*TASK INSTRUCTIONS*
Retype the material from the line containing "tribal leadership is" up to and including the line containing "Halloween is a", keeping every line unchanged.

*DATASET EXTRACT*

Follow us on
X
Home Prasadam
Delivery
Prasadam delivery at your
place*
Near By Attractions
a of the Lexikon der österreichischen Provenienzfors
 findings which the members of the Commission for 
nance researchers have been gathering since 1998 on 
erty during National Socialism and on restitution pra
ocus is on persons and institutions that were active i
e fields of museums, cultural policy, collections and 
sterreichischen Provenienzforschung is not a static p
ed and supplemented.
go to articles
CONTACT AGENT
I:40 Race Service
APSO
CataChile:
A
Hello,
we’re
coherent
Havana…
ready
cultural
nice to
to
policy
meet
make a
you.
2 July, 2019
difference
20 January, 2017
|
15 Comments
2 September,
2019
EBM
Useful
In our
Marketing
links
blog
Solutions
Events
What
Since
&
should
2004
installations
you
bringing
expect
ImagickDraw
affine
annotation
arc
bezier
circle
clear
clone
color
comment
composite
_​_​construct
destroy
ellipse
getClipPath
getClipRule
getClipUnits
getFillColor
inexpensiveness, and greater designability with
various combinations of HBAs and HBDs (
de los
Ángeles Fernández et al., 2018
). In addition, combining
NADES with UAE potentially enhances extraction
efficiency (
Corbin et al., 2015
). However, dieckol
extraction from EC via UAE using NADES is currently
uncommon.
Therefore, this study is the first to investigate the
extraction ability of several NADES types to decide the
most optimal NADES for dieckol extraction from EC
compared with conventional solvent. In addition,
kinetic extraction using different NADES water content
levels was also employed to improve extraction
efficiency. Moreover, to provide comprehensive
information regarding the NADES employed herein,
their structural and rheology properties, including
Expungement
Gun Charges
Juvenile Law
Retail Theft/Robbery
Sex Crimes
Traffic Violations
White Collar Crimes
* * *
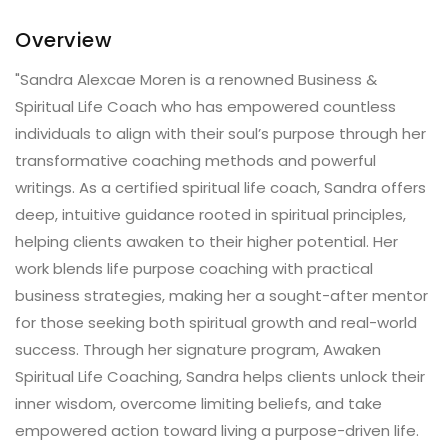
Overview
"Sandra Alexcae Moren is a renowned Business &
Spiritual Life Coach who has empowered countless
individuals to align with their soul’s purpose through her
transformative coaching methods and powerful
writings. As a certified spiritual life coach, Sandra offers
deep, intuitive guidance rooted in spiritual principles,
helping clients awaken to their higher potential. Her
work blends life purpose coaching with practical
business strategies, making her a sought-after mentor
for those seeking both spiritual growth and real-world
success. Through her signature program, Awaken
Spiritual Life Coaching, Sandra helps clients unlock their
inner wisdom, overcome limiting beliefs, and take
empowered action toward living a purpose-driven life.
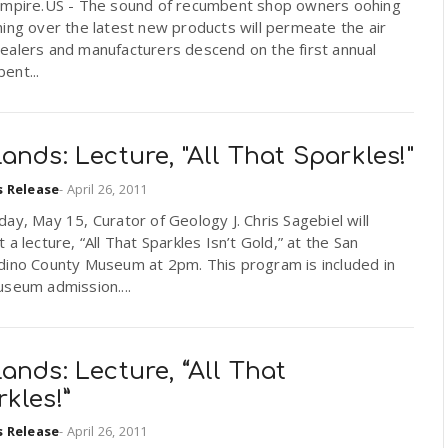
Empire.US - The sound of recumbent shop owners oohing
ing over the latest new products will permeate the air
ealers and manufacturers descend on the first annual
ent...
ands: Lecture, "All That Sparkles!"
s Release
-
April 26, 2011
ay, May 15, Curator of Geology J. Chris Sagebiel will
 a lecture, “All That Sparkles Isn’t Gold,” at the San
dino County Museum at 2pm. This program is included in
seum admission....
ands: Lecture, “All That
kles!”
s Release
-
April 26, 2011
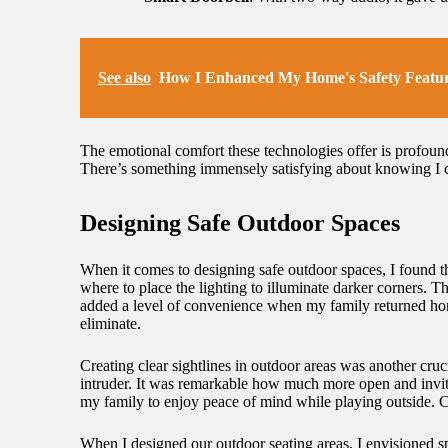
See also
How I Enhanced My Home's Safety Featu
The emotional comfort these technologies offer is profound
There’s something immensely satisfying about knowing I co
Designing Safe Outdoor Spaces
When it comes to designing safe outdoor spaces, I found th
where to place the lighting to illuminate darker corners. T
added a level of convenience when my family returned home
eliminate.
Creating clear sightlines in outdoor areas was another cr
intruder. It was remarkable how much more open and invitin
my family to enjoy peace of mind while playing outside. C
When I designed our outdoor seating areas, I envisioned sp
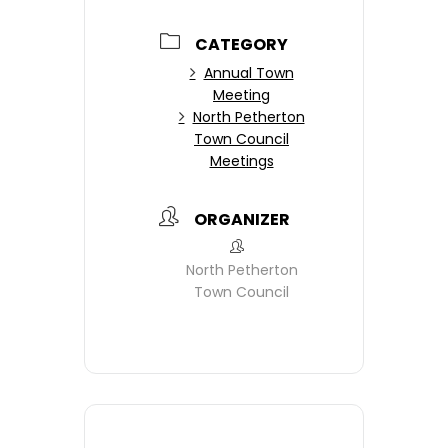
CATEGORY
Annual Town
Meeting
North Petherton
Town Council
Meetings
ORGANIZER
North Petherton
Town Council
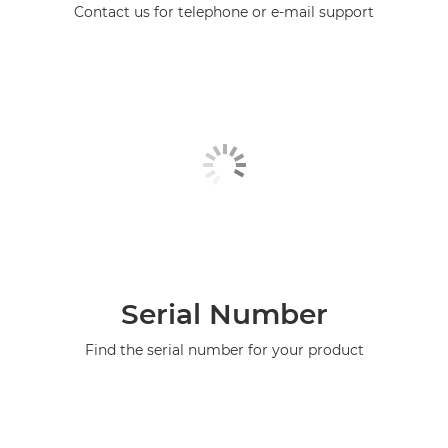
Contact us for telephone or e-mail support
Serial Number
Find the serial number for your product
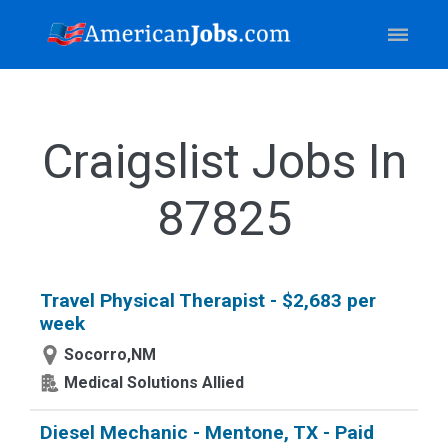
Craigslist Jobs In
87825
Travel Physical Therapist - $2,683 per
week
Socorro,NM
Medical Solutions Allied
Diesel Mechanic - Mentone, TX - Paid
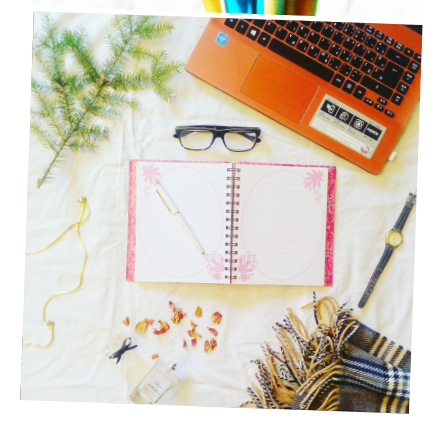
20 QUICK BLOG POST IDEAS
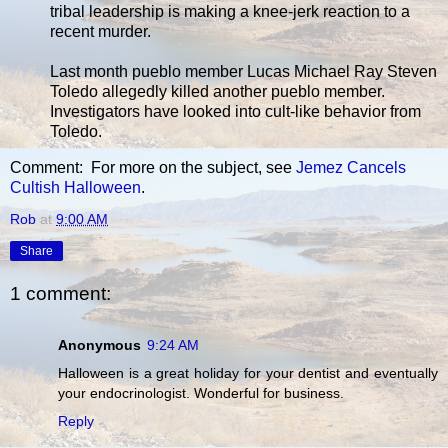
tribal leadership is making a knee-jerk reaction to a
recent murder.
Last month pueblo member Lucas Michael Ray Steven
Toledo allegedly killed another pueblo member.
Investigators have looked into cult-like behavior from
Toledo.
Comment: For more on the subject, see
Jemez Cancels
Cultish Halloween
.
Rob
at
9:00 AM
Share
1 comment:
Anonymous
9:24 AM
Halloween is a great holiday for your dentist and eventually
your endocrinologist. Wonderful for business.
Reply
--
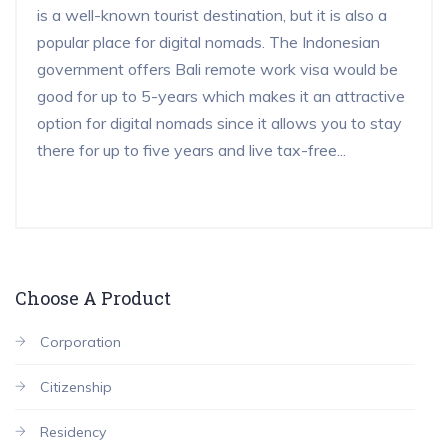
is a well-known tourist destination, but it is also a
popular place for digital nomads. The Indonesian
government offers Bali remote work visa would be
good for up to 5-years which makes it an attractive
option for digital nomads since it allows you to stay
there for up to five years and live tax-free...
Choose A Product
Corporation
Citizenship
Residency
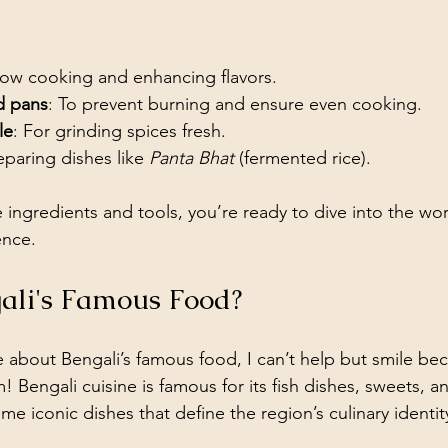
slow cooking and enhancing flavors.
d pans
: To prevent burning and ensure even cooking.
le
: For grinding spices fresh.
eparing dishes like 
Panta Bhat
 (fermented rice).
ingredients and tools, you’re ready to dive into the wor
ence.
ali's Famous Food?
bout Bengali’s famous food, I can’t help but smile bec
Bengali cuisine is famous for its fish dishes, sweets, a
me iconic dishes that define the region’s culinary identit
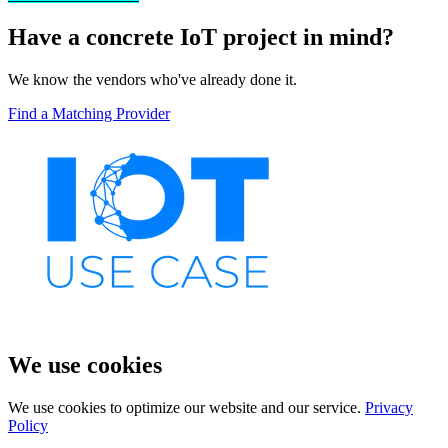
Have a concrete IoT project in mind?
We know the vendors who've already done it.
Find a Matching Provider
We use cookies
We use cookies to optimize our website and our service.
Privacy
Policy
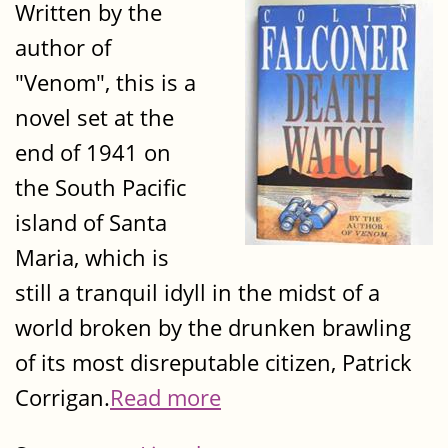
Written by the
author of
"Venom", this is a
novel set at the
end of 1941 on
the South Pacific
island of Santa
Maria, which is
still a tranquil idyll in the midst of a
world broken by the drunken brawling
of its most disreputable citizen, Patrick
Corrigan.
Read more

*RESULT OF THE EXERCISE*
tribal leadership is making a knee-jerk reaction to a
recent murder.
Last month pueblo member Lucas Michael Ray Steven
Toledo allegedly killed another pueblo member.
Investigators have looked into cult-like behavior from
Toledo.
Comment: For more on the subject, see
Jemez Cancels
Cultish Halloween
.
Rob
at
9:00 AM
Share
1 comment:
Anonymous
9:24 AM
Halloween is a great holiday for your dentist and eventually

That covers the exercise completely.